All this conversation, of course, had been conducted with the greatest secrecy lest the resident alienists accuse the father and the physician of encouraging a madman in his delusions. Unaided, too, Dr. Willett and Mr. Ward picked up the stricken youth and placed him on the couch. In reviving, the patient mumbled many times of some word which he must get to Orne and Hutchinson at once; so when his consciousness seemed fully back the doctor told him that of those strange creatures at least one was his bitter enemy, and had given Dr. Allen advice for his assassination. This revelation produced no visible effect, and before it was made the visitors could see that their host had already the look of a hunted man. After that he would converse no more, so Willett and the father departed presently; leaving behind a caution against the bearded Allen, to which the youth only replied that this individual was very safely taken care of, and could do no one any harm even if he wished. This was said with an almost evil chuckle very painful to hear. They did not worry about any communications Charles might indite to that monstrous pair in Europe, since they knew that the hospital authorities seized all outgoing mail for censorship and would pass no wild or outré-looking missive.
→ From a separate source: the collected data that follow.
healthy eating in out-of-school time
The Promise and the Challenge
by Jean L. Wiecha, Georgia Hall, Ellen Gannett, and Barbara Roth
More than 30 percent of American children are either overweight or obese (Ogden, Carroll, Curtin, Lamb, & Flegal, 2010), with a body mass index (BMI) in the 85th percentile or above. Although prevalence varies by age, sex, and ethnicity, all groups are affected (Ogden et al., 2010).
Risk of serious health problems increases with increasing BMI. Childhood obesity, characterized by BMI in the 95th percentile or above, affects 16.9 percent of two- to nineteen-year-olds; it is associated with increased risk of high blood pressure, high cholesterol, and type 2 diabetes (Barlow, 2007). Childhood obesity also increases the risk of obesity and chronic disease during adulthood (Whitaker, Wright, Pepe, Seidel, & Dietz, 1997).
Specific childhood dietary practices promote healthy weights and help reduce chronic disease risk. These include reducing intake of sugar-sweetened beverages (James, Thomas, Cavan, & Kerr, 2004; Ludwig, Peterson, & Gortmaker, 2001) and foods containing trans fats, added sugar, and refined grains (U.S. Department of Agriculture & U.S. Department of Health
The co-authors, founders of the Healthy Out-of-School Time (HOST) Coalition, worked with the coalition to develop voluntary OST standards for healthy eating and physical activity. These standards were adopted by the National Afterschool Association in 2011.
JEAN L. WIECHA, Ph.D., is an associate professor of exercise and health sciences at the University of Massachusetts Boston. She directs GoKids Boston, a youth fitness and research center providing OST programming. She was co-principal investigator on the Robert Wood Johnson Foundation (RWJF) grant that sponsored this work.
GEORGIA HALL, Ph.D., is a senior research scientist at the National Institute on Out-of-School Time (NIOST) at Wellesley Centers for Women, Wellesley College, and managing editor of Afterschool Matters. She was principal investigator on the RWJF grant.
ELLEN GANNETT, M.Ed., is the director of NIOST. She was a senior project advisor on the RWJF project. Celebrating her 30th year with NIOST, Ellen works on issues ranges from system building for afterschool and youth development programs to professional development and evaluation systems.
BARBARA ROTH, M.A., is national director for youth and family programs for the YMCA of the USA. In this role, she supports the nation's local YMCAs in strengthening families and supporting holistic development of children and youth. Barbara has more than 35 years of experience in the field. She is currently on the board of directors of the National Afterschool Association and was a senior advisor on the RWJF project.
There is, however, a curious sequel to the matter of Orne and Hutchinson, if such indeed the exiled wizards were. Moved by some vague presentiment amidst the horrors of that period, Willett arranged with an international press-cutting bureau for accounts of notable current crimes and accidents in Prague and in eastern Transylvania; and after six months believed that he had found two very significant things amongst the multifarious items he received and had translated. One was the total wrecking of a house by night in the oldest quarter of Prague, and the disappearance of the evil old man called Josef Nadek, who had dwelt in it alone ever since anyone could remember. The other was a titan explosion in the Transylvanian mountains east of Rakus, and the utter extirpation with all its inmates of the ill-regarded Castle Ferenczy, whose master was so badly spoken of by peasants and soldiery alike that he would shortly have been summoned to Bucharest for serious questioning had not this incident cut off a career already so long as to antedate all common memory. Willett maintains that the hand which wrote those minuscules was able to wield stronger weapons as well; and that while Curwen was left to him to dispose of, the writer felt able to find and deal with Orne and Hutchinson itself. Of what their fate may have been the doctor strives sedulously not to think.